Influence of air pollutants on circulating inflammatory cells and microRNA expression in acute myocardial infarction

Abstract

Air pollutants increase the risk and mortality of myocardial infarction (MI). The aim of this study was to assess the inflammatory changes in circulating immune cells and microRNAs in MIs related to short-term exposure to air pollutants. We studied 192 patients with acute coronary syndromes and 57 controls with stable angina. For each patient, air pollution exposure in the 24-h before admission, was collected. All patients underwent systematic circulating inflammatory cell analyses. According to PM_2.5 exposure, 31 patients were selected for microRNA analyses. STEMI patients exposed to PM_2.5 showed a reduction of CD4⁺ regulatory T cells. Furthermore, in STEMI patients the exposure to PM_2.5 was associated with an increase of miR-146a-5p and miR-423-3p. In STEMI and NSTEMI patients PM_2.5 exposure was associated with an increase of miR-let-7f-5p. STEMI related to PM_2.5 short-term exposure is associated with changes involving regulatory T cells, miR-146a-5p and miR-423-3p.

Figure 1

Correlation map of air pollutants. **Correlation is significant at the 0.01 level. *Correlation is significant at the 0.05 level.

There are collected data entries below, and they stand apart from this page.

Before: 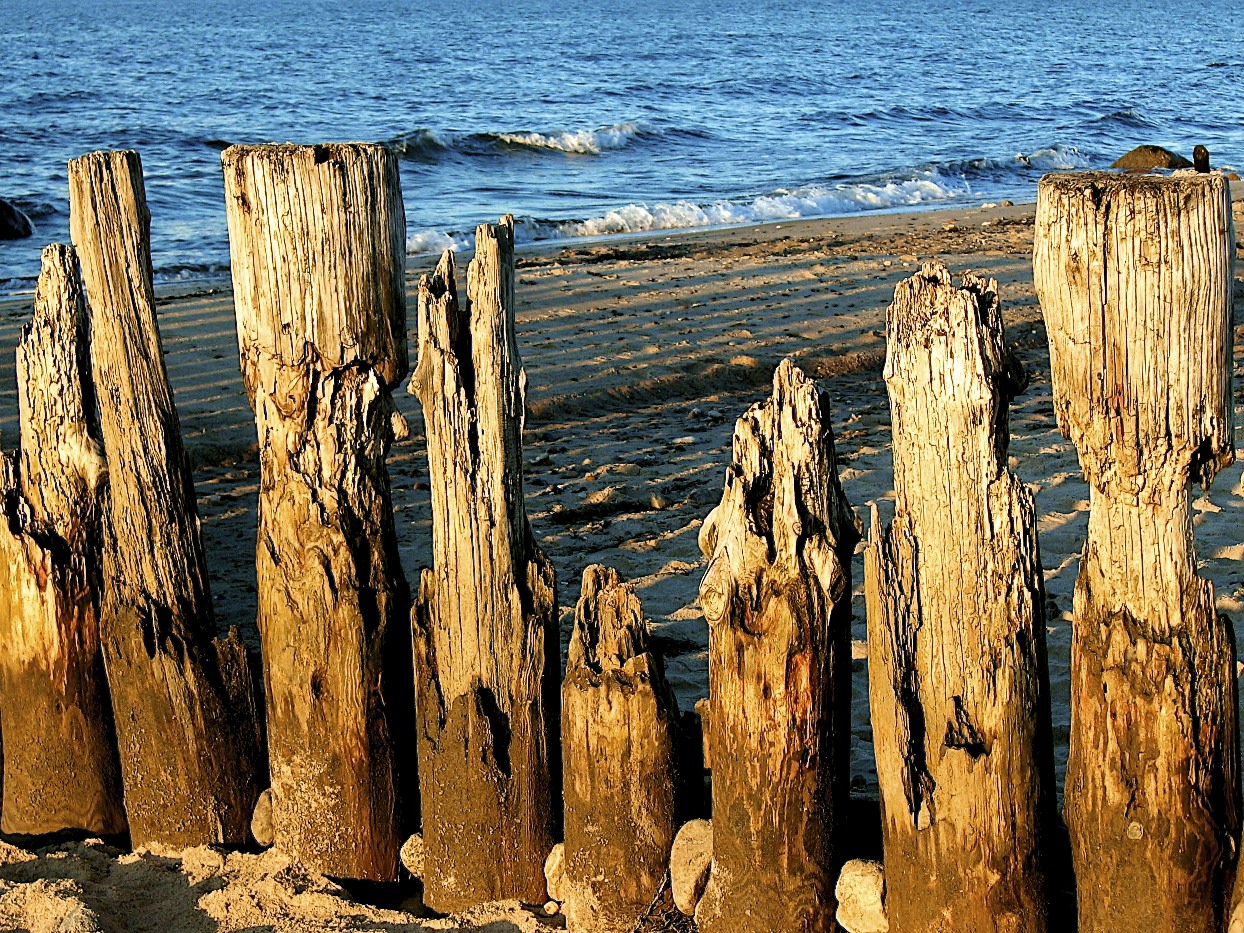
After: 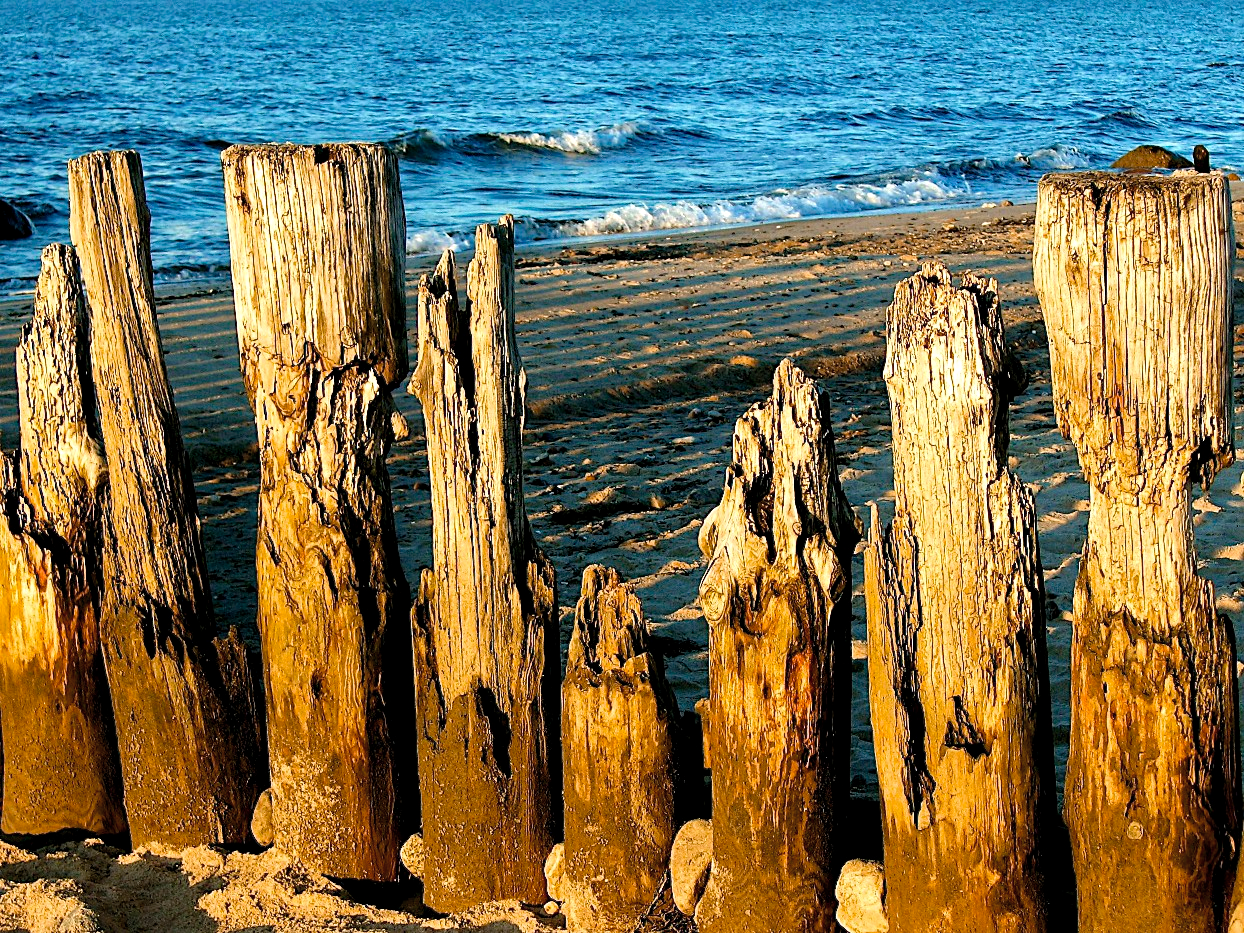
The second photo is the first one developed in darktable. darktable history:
levels: levels [0, 0.492, 0.984]
color balance rgb: linear chroma grading › global chroma 10%, perceptual saturation grading › global saturation 5%, perceptual brilliance grading › global brilliance 4%, global vibrance 7%, saturation formula JzAzBz (2021)
color correction: saturation 0.85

X no significant correlation.

Figure 2

Correlation of PM_2.5 with CD69 + CD4 T cells and Treg cells. Scatter plots are shown. (A) Association of PM_2.5 exposure with CD4 + T cell subsets in the whole cohort. (B) Association of PM_2.5 exposure with CD4 + T cell subsets in stable angina, NSTEMI and STEMI patients. Correlation was assessed by Spearman test.

Figure 3

Correlations of CO and SO₂ exposure with circulatory immune cells. Scatter plots of significant correlations are shown. Correlation was assessed by Spearman test. (A) CO exposure had a positive correlation with the percentage of CD4⁺T cells as well as with IL22- and IL-17-producers CD4⁺ T cells. (B) Negative correlation of CO exposure with CD4⁺CD69⁺ lymphocytes and CD69⁺ Treg cells. (C) SO₂ exposure was associated with a decrease of total leucocytes count.

Figure 4

Target genes of differentially expressed genes in CAD patients exposed to high levels of PM_2.5. Functional miRNA targets associated to both Cardiovascular System and Immune System are shown. Different colors are used to indicate the targets that are regulated by each miRNA. From all genes identified in miRTarBase as targets of microRNAs listed in Table 2, only those with functioonal support were selected to perform the enrichment analysis. Image created with BioRender.com.

Figure 5

Differential expression of miRNAs in plasma samples from CAD patients exposed to low and high levels of PM_2.5. Box and whiskers Min to Max plots showing plasma levels of microRNAs from CAD patients (n = 31) exposed to low or high levels of PM_2.5. Including all clinical presentations in the analysis, high PM_2.5 short-term exposure was associated with (A) increased and (B) decreased miRNA expression. Differences were analyzed using Mann–Whitney U test.

Figure 6

Circulating levels of miR-let-7f-5p, miR-423-3p and miR-146a-5p are increased in acute myocardial patients exposed to high levels of PM_2.5. Box and whiskers Min to Max plots showing the expression of (A) miR-let-7f-5p and (B) miR-423-3p and miR-146a-5p in plasma samples from stable angina patients (n = 8), NSTEMI patients (n = 9) and STEMI patients (n = 14) exposed to low levels (empty boxes) or high levels (grey boxes) of PM_2.5. Differences were analyzed using Mann–Whitney U test, *p < 0.01.